If differential pricing proves evasive, the search for other options will continue. Mark Duggan, a Wharton professor of business and public policy, says “a delicate balance” is required between the conflicting interests of making available low-cost medicines and ensuring intellectual property protection to encourage drug innovation. Duggan focuses his research on health care, and was formerly a senior economist for health care policy at the White House Council of Economic Advisers. He suggests that one possible solution could be public-private partnerships. Such partnerships, he points out, are in place for HIV drugs in Africa and other lesser developed countries.

Duggan believes there might also be a credible case for “optimizing” patent policies, especially while considering lower-cost drugs as one solution to tackling rising health care costs in the U.S. “The question is not if we can lower health care costs by having companies overseas manufacture medicines,” he says. “The question is: Do we need shorter patent lengths?” He notes that generic competition has made a lot of drugs affordable in the U.S.

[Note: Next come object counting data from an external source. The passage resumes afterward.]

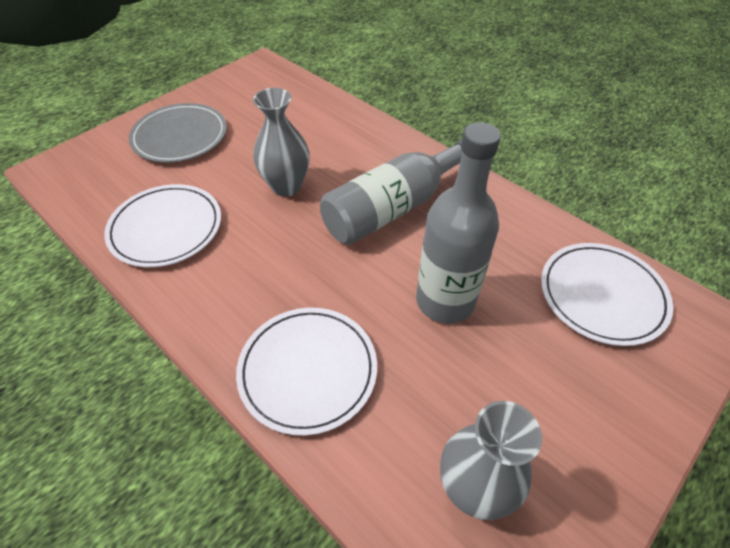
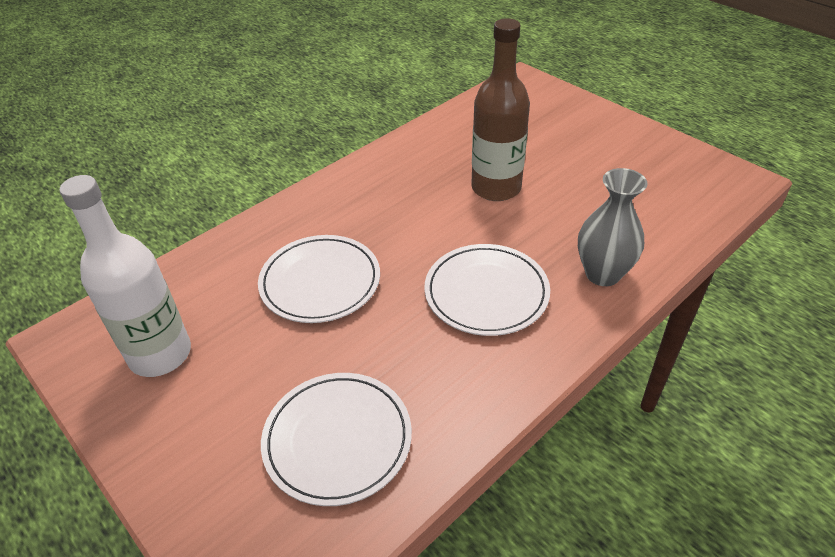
brown bottle: 0 -> 1
grey bottle: 2 -> 0
grey plate: 1 -> 0
grey vase: 2 -> 1
white bottle: 0 -> 1

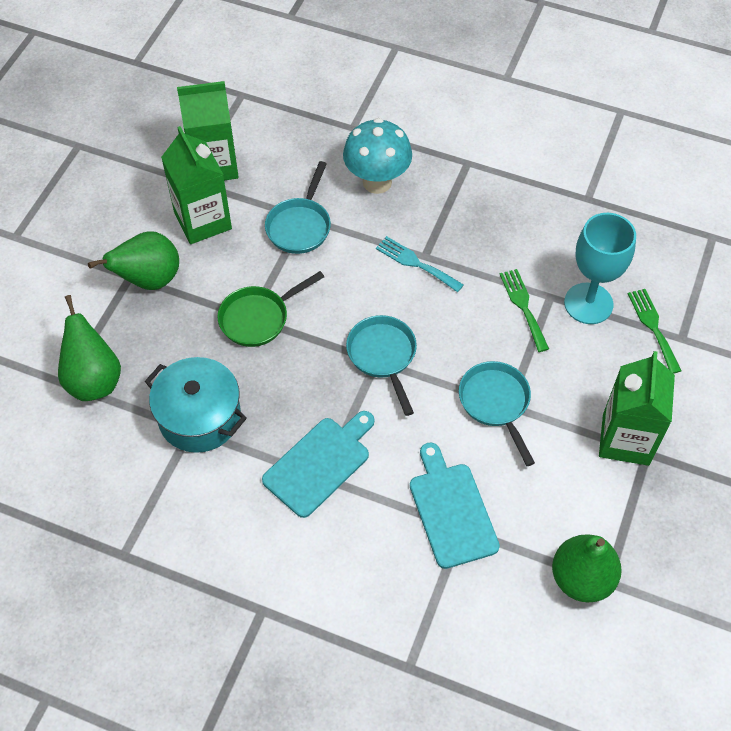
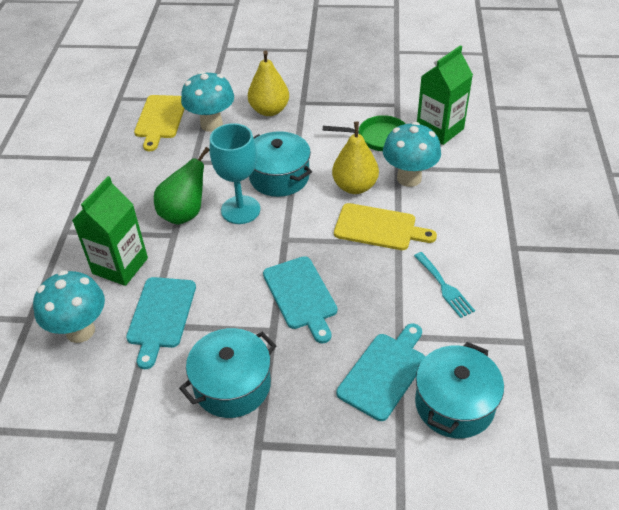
green carton: 3 -> 2
green fork: 2 -> 0
green pear: 3 -> 1
turquoise cutting board: 2 -> 3
turquoise mushroom: 1 -> 3
turquoise pan: 3 -> 0
turquoise pot: 1 -> 3
yellow cutting board: 0 -> 2
yellow pear: 0 -> 2

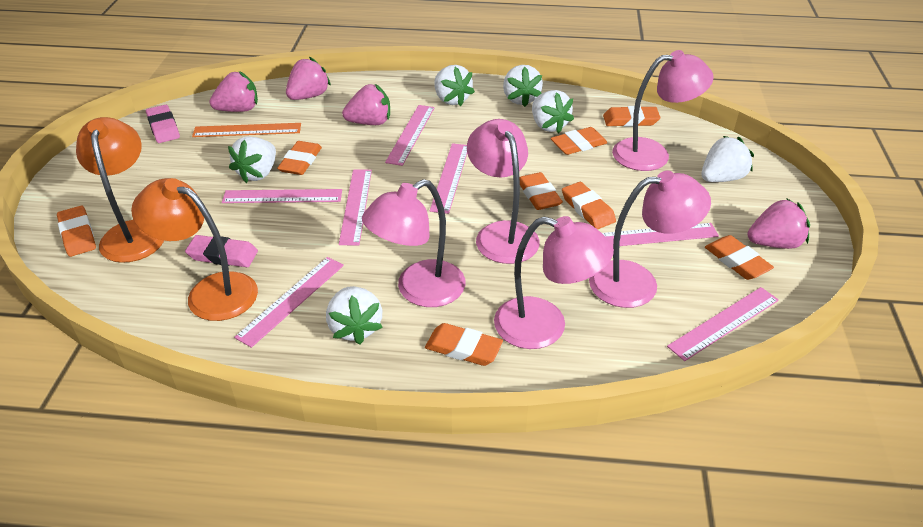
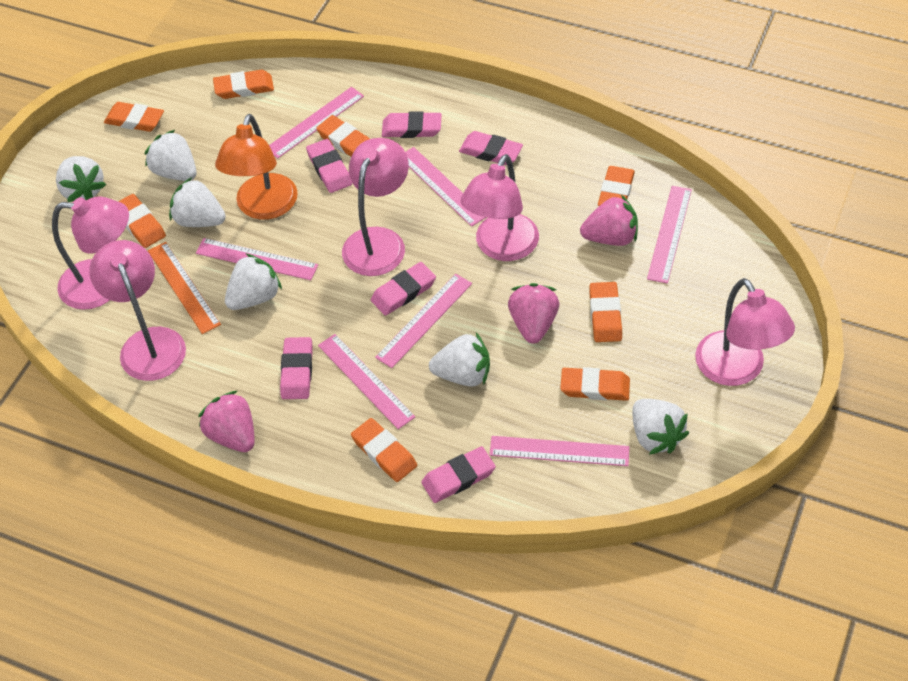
orange lamp: 2 -> 1
pink eraser: 2 -> 6
pink strawberry: 4 -> 3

Nagral of Jaslok Hospital suggests that for India, the solution lies in becoming self-reliant in producing life-saving drugs, “and not be at the whims and fancies of multinationals.” He says the Indian government has shirked its responsibility in this area. He points out that the public sector firms Indian Drugs and Pharmaceuticals Limited and Hindustan Antibiotics, have both fallen upon troubled times.

In the end, people and polities will win, according to Nichols. “There is a lot of money to be made in controlling ideas, but people and polities will not allow themselves to be excluded from the use of all ideas,” he says. “I can only imagine how the United States’ electorate would act if tens of thousands of people here were suffering and the United States was told by China that [it] had the cure, but it would not be profitable for China to allow the United States to use that cure, and therefore people would just have to suffer. I imagine that politicians in the United States would be climbing over each other to demand reverse engineering.”